March 25, 2009 -- Many people with rheumatoid arthritis may have barriers that hinder optimal management of their pain, a study suggests.
Barriers to pain reduction, Canadian researchers say, include fear of medication side effects, fear of drug interactions, worry about drug addiction, concerns that the effects of medication might mask the disease, and aversion to taking too many pills.
McGill University scientists studied 60 patients with rheumatoid arthritis, all of whom were being treated by specialists.
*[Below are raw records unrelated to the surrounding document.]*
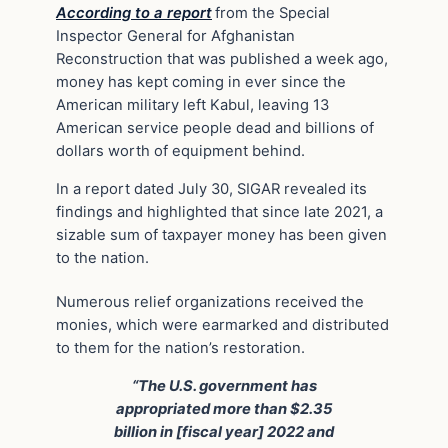
According to a report
from the Special
Inspector General for Afghanistan
Reconstruction that was published a week ago,
money has kept coming in ever since the
American military left Kabul, leaving 13
American service people dead and billions of
dollars worth of equipment behind.
In a report dated July 30, SIGAR revealed its
findings and highlighted that since late 2021, a
sizable sum of taxpayer money has been given
to the nation.
Numerous relief organizations received the
monies, which were earmarked and distributed
to them for the nation’s restoration.
“The U.S. government has
appropriated more than $2.35
billion in [fiscal year] 2022 and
Of the rheumatoid arthritis sufferers, 53% described their pain as moderate to severe. Forty-seven percent reported that pain was mild or absent. And 65% of all patients, including about half of those with moderate to severe pain, were satisfied with current methods to control suffering, the researchers report in the March issue of The Journal of Pain.
Although 87% of the patients reported that they expected to have "some" pain to "much" pain from their rheumatoid arthritis, only 13% didn't expect any pain or only slight pain.
The researchers, led by Mary-Ann Fitzcharles, MD, of Montreal General Hospital at McGill University, were interested in the potential barriers to reducing pain that kept some people hurting.
The top barriers to optimal pain management found in the study participants included:
- Worry of medication side effects (80%)
- Not wanting to take "too many pills" (63%)
- Worry about medication interactions (57%)
- Worry of addiction (35%)
The researchers found that more than half of the patients had at least three barriers.
The researchers conclude that people with rheumatoid arthritis should be questioned vigorously about their pain, and that clinicians should explore potential barriers to effective pain control.